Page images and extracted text
━━━━━━━━━━━━━━━━
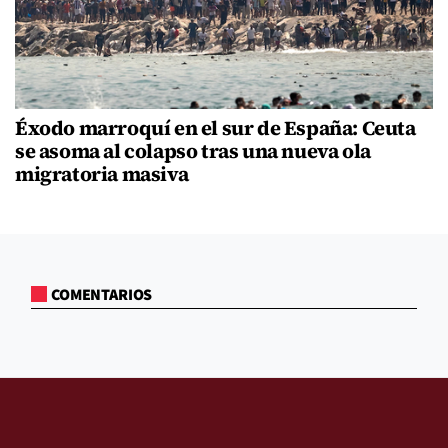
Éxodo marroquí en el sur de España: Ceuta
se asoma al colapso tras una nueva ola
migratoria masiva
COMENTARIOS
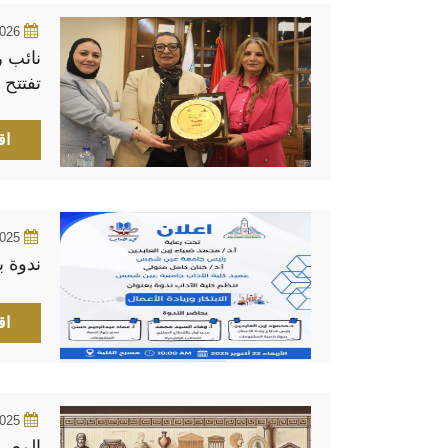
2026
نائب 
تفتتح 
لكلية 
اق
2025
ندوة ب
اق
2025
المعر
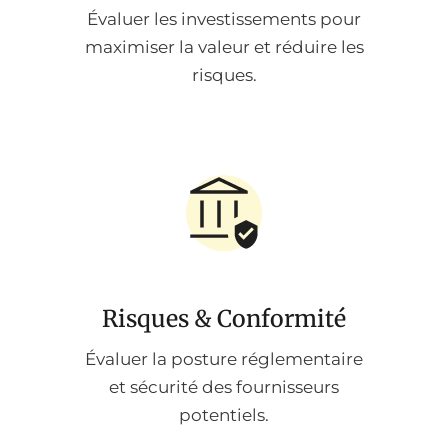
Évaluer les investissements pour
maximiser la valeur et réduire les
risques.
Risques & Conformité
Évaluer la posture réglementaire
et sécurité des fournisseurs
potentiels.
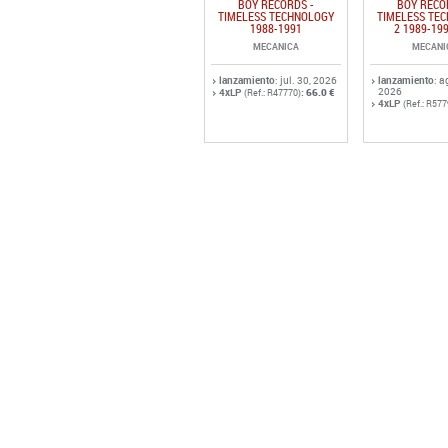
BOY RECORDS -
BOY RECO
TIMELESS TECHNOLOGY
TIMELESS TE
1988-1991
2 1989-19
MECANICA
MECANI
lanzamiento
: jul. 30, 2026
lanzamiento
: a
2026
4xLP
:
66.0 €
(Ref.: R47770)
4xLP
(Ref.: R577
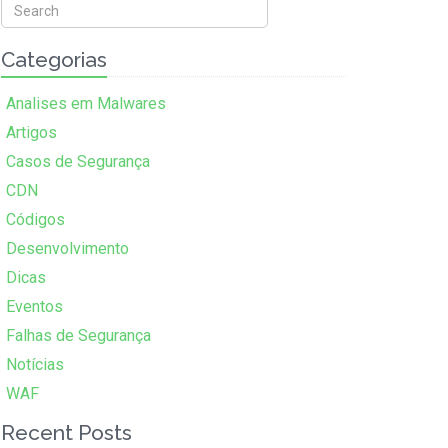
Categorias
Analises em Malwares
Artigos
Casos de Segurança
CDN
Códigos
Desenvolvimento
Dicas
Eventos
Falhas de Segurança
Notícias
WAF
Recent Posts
━━━━━━━━━━━━━━━━
What is required: No pictures belong in the output. Restate word for word only the lines from the one containing "et sécurité des fournisseurs" to the end of the entries above.

Exercise response:
et sécurité des fournisseurs
potentiels.
BOY RECORDS -
BOY RECO
TIMELESS TECHNOLOGY
TIMELESS TE
1988-1991
2 1989-19
MECANICA
MECANI
lanzamiento
: jul. 30, 2026
lanzamiento
: a
2026
4xLP
:
66.0 €
(Ref.: R47770)
4xLP
(Ref.: R577
Categorias
Analises em Malwares
Artigos
Casos de Segurança
CDN
Códigos
Desenvolvimento
Dicas
Eventos
Falhas de Segurança
Notícias
WAF
Recent Posts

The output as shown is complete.